WORK INSTRUCTIONS ▸
Show all lines from the material that carry the word "action".

DATA SECTION ▸
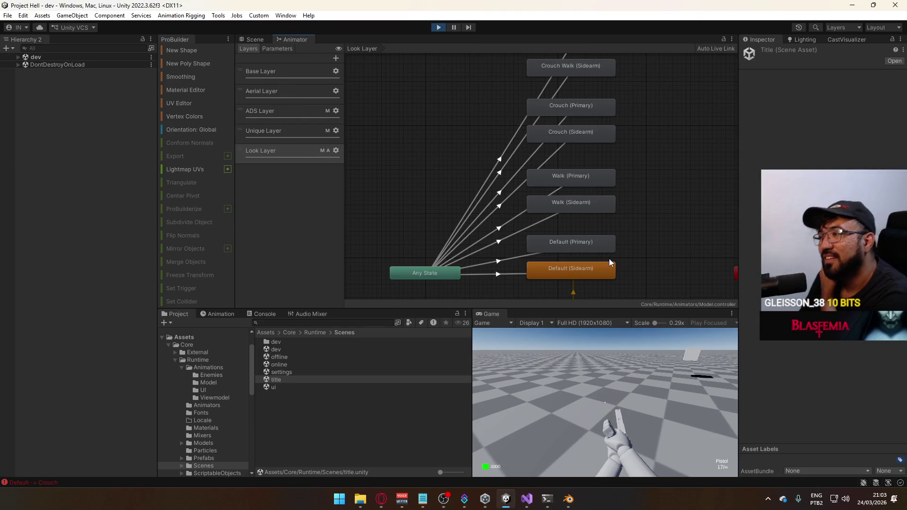
Step: Preview the Crouch (Sidearm) blend tree with mousey at -1, then switch to Blender
{"action": "double_click", "coordinate": [594, 136]}
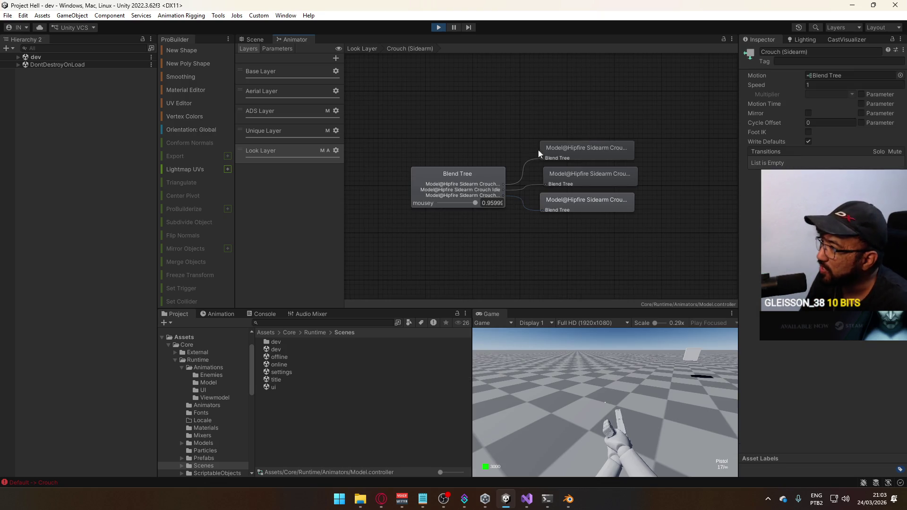
{"action": "left_click", "coordinate": [475, 171]}
{"action": "left_click_drag", "start_coordinate": [475, 203], "coordinate": [415, 205]}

ANSWER BOX ▸
{"action": "double_click", "coordinate": [594, 136]}
{"action": "left_click", "coordinate": [475, 171]}
{"action": "left_click_drag", "start_coordinate": [475, 203], "coordinate": [415, 205]}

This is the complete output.